| PROVIDED INFORMATION |
______
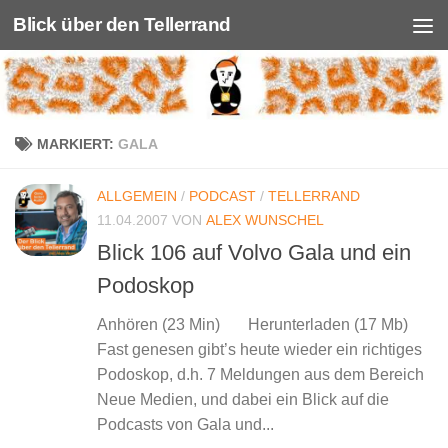
Blick über den Tellerrand
Unter dem Inhalt
MARKIERT:
GALA
ALLGEMEIN
/
PODCAST
/
TELLERRAND
11.04.2007
VON
ALEX WUNSCHEL
Blick 106 auf Volvo Gala und ein
Podoskop
Anhören (23 Min) Herunterladen (17 Mb)
Fast genesen gibt’s heute wieder ein richtiges
Podoskop, d.h. 7 Meldungen aus dem Bereich
Neue Medien, und dabei ein Blick auf die
Podcasts von Gala und...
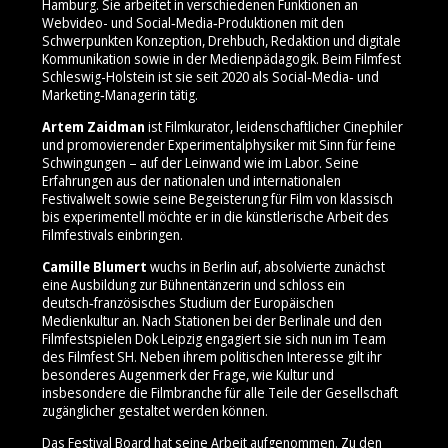
Hamburg. Sie arbeitet in verschiedenen Funktionen an
Webvideo- und Social‑Media‑Produktionen mit den
Schwerpunkten Konzeption, Drehbuch, Redaktion und digitale
Kommunikation sowie in der Medienpädagogik. Beim Filmfest
Schleswig-Holstein ist sie seit 2020 als Social‑Media‑ und
Marketing‑Managerin tätig.
Artem Zaidman
ist Filmkurator, leidenschaftlicher Cinephiler
und promovierender Experimentalphysiker mit Sinn für feine
Schwingungen – auf der Leinwand wie im Labor. Seine
Erfahrungen aus der nationalen und internationalen
Festivalwelt sowie seine Begeisterung für Film von klassisch
bis experimentell möchte er in die künstlerische Arbeit des
Filmfestivals einbringen.
Camille Blumert
wuchs in Berlin auf, absolvierte zunächst
eine Ausbildung zur Bühnentänzerin und schloss ein
deutsch‑französisches Studium der Europäischen
Medienkultur an. Nach Stationen bei der Berlinale und den
Filmfestspielen Dok Leipzig engagiert sie sich nun im Team
des Filmfest SH. Neben ihrem politischen Interesse gilt ihr
besonderes Augenmerk der Frage, wie Kultur und
insbesondere die Filmbranche für alle Teile der Gesellschaft
zugänglicher gestaltet werden können.
Das Festival Board hat seine Arbeit aufgenommen. Zu den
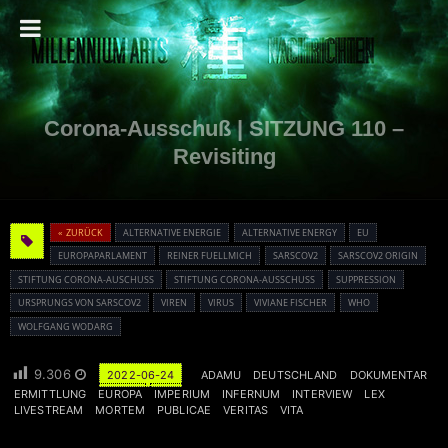
Corona-Ausschuß | SITZUNG 110 –
Revisiting
« ZURÜCK
ALTERNATIVE ENERGIE
ALTERNATIVE ENERGY
EU
EUROPAPARLAMENT
REINER FUELLMICH
SARSCOV2
SARSCOV2 ORIGIN
STIFTUNG CORONA-AUSCHUSS
STIFTUNG CORONA-AUSSCHUSS
SUPPRESSION
URSPRUNGS VON SARSCOV2
VIREN
VIRUS
VIVIANE FISCHER
WHO
WOLFGANG WODARG
9.306
2022-06-24
ADAMU
DEUTSCHLAND
DOKUMENTAR
ERMITTLUNG
EUROPA
IMPERIUM
INFERNUM
INTERVIEW
LEX
LIVESTREAM
MORTEM
PUBLICAE
VERITAS
VITA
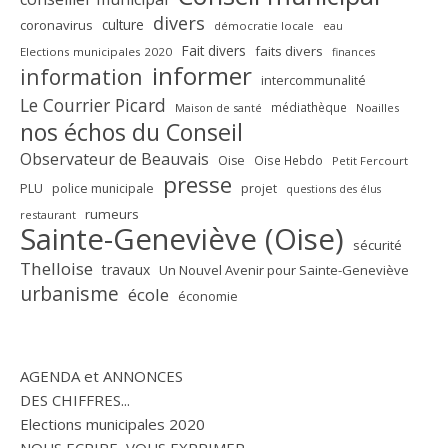
divers
culture
coronavirus
démocratie locale
eau
Fait divers
faits divers
Elections municipales 2020
finances
informer
information
intercommunalité
Le Courrier Picard
médiathèque
Maison de santé
Noailles
nos échos du Conseil
Observateur de Beauvais
Oise
Oise Hebdo
Petit Fercourt
presse
PLU
police municipale
projet
questions des élus
rumeurs
restaurant
Sainte-Geneviève (Oise)
sécurité
Thelloise
travaux
Un Nouvel Avenir pour Sainte-Geneviève
urbanisme
école
économie
AGENDA et ANNONCES
DES CHIFFRES...
Elections municipales 2020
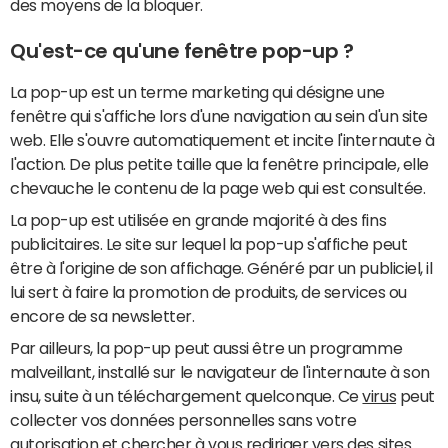
des moyens de la bloquer.
Qu'est-ce qu'une fenêtre pop-up ?
La pop-up est un terme marketing qui désigne une
fenêtre qui s'affiche lors d'une navigation au sein d'un site
web. Elle s'ouvre automatiquement et incite l'internaute à
l'action. De plus petite taille que la fenêtre principale, elle
chevauche le contenu de la page web qui est consultée.
La pop-up est utilisée en grande majorité à des fins
publicitaires. Le site sur lequel la pop-up s'affiche peut
être à l'origine de son affichage. Généré par un publiciel, il
lui sert à faire la promotion de produits, de services ou
encore de sa newsletter.
Par ailleurs, la pop-up peut aussi être un programme
malveillant, installé sur le navigateur de l'internaute à son
insu, suite à un téléchargement quelconque. Ce
virus
peut
collecter vos données personnelles sans votre
autorisation et chercher à vous rediriger vers des sites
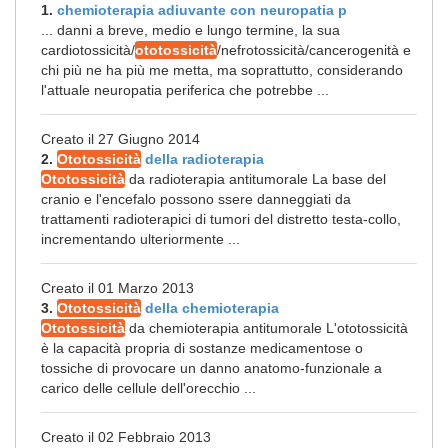
1.
chemioterapia adiuvante con neuropatia p
... danni a breve, medio e lungo termine, la sua
cardiotossicità/
ototossicità
/nefrotossicità/cancerogenità e
chi più ne ha più me metta, ma soprattutto, considerando
l'attuale neuropatia periferica che potrebbe ...
Creato il 27 Giugno 2014
2.
Ototossicità
della radioterapia
Ototossicità
da radioterapia antitumorale La base del
cranio e l'encefalo possono ssere danneggiati da
trattamenti radioterapici di tumori del distretto testa-collo,
incrementando ulteriormente ...
Creato il 01 Marzo 2013
3.
Ototossicità
della chemioterapia
Ototossicità
da chemioterapia antitumorale L'ototossicità
è la capacità propria di sostanze medicamentose o
tossiche di provocare un danno anatomo-funzionale a
carico delle cellule dell'orecchio ...
Creato il 02 Febbraio 2013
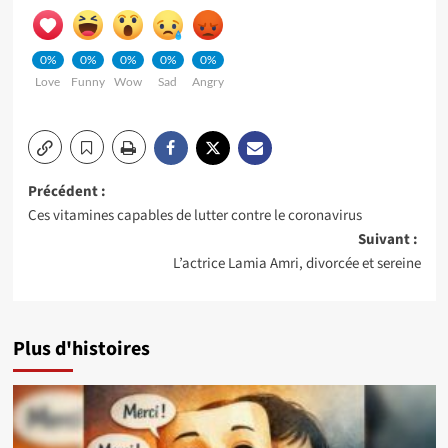
0%
0%
0%
0%
0%
Love
Funny
Wow
Sad
Angry
Navigation
Précédent :
Ces vitamines capables de lutter contre le coronavirus
d’article
Suivant :
L’actrice Lamia Amri, divorcée et sereine
Plus d'histoires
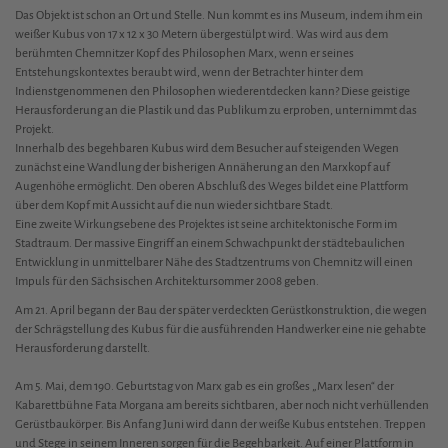
Das Objekt ist schon an Ort und Stelle. Nun kommt es ins Museum, indem ihm ein
weißer Kubus von 17 x 12 x 30 Metern übergestülpt wird. Was wird aus dem
berühmten Chemnitzer Kopf des Philosophen Marx, wenn er seines
Entstehungskontextes beraubt wird, wenn der Betrachter hinter dem
Indienstgenommenen den Philosophen wiederentdecken kann? Diese geistige
Herausforderung an die Plastik und das Publikum zu erproben, unternimmt das
Projekt.
Innerhalb des begehbaren Kubus wird dem Besucher auf steigenden Wegen
zunächst eine Wandlung der bisherigen Annäherung an den Marxkopf auf
Augenhöhe ermöglicht. Den oberen Abschluß des Weges bildet eine Plattform
über dem Kopf mit Aussicht auf die nun wieder sichtbare Stadt.
Eine zweite Wirkungsebene des Projektes ist seine architektonische Form im
Stadtraum. Der massive Eingriff an einem Schwachpunkt der städtebaulichen
Entwicklung in unmittelbarer Nähe des Stadtzentrums von Chemnitz will einen
Impuls für den Sächsischen Architektursommer 2008 geben.
Am 21. April begann der Bau der später verdeckten Gerüstkonstruktion, die wegen
der Schrägstellung des Kubus für die ausführenden Handwerker eine nie gehabte
Herausforderung darstellt.
Am 5. Mai, dem 190. Geburtstag von Marx gab es ein großes „Marx lesen“ der
Kabarettbühne Fata Morgana am bereits sichtbaren, aber noch nicht verhüllenden
Gerüstbaukörper. Bis Anfang Juni wird dann der weiße Kubus entstehen. Treppen
und Stege in seinem Inneren sorgen für die Begehbarkeit. Auf einer Plattform in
______
| WHAT YOU SHOULD DO |
Go through the records above and copy every line with the word "wenn".

| SOLUTION TO THIS EXERCISE |
berühmten Chemnitzer Kopf des Philosophen Marx, wenn er seines
Entstehungskontextes beraubt wird, wenn der Betrachter hinter dem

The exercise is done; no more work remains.